Cerita (Orang) NU Desa

Hiruk pikuk NU di atas yang konon ‘di pusaran tambang’ sebagaimana ramai diperbincangkan di forum penggede dan media sosial masih terasa. Namun bagi mereka yaitu orang NU di desa, bahkan tak menyadari itu. Apalagi bagi bapak-bapak atau kakek-kakek yang tak akrab dengan ‘guliran’ atau scrolling gadget. Jemari mereka lebih akrab dengan ‘thingwe’ ataupun rokok kretek kelas bawah dengan rasa buah-buahan.

Orang NU di desa sebagian mungkin tak tahu apa itu diksi NU Sultan ataupun NU Kramat. Mereka juga bahkan mungkin tak ingin tahu soal ‘suasana gerah dan panas’ di atas sana. Bagi mereka adalah kesehatan mereka, bisa makan hari ini, bisa memberikan uang saku untuk anak atau cucu besok hari, itu sudah cukup.
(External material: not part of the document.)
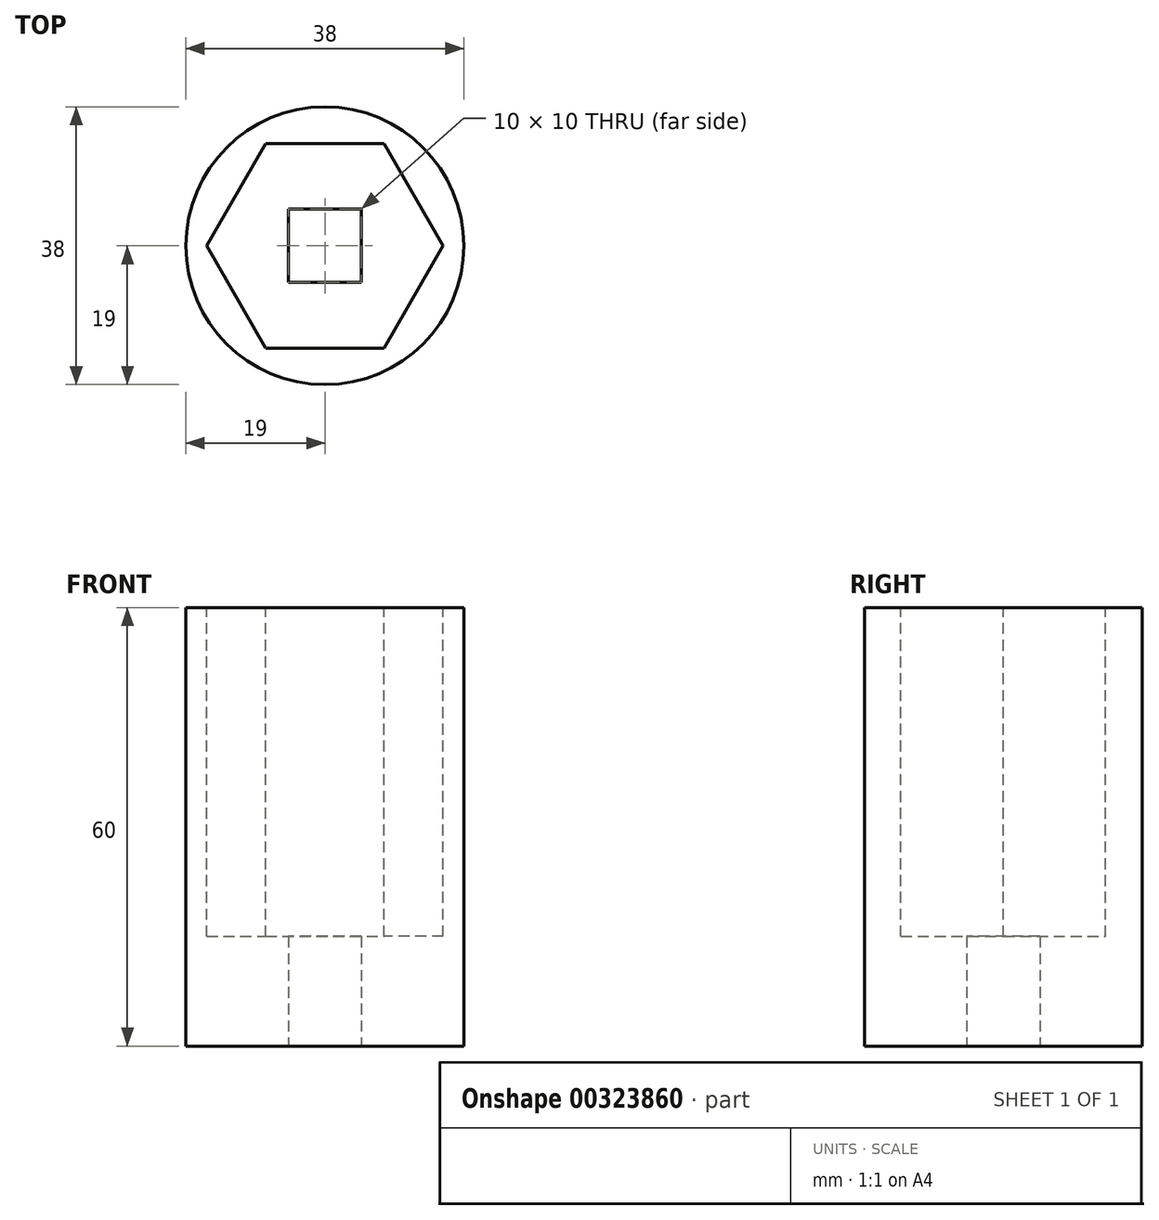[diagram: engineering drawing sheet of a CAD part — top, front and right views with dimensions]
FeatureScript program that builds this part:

Ber-NU itu cukup sederhana bagi mereka. Yang penting sehat waras bisa beramaliyah. Mereka bisa tahlilan atau yasinan fadilah tiap jumah. Setelah Yasinan mereka medang teh tawar kebul-kebul. Usai yasinan, sang kiai kampung biasanya akan mengulang dan mengulang lagi pelajaran soal fiqih salat. Karena pastinya di desa, tentulah masih banyak orang yang sembahyang ‘rubuh-rubuh gedhang’.

Usai kuliah atau pengajian, mereka akan berceloteh. Terkadang ada keluhan soal tetek dan bengek yang dirasakan mereka. Soal ‘boyok atau beyek, pinggang yang linu, atau bengkek’, misalnya. Menertawakan diri sendiri ataupun temannya yang duda dan penakut untuk menikah lagi, karena tak disetujui anaknya atau lainnya sudah menjadi kebiasaan. Candaan itu sebatas candaan, tidak ada yang diambil hati.

Setelah pukul sembilan malam rampung acara Yasinan, nadliyin (orang NU) desa ini akan pulang. Kalau beruntung, terkadang mereka akan ‘menyangking’ berkat makanan matang ataupun ‘berkat mentahan’ bahan makanan. Ya, begitulah amaliyah rutinan menjadi pengaya, perekat mereka untuk NU-an. Tidak ada istilah berebut berkat, bahkan yang tidak berangkatpun biasanya akan dititipi berkat.

Ya, di tengah riuh informasi bahkan tsunami informasi sekarang ini ternyata masih ada ruang yang sepi. Ya, NU desa yang menjalankan amaliyah-amaliyahnya. Mereka asyik dengan piranti lama dan segala keterbatasan yang ada. Namun kekhidmatan tak terkurangi oleh itu. Bahkan silaturahmi tetap berjalan tanpa harus ada undangan kertas ataupun daring.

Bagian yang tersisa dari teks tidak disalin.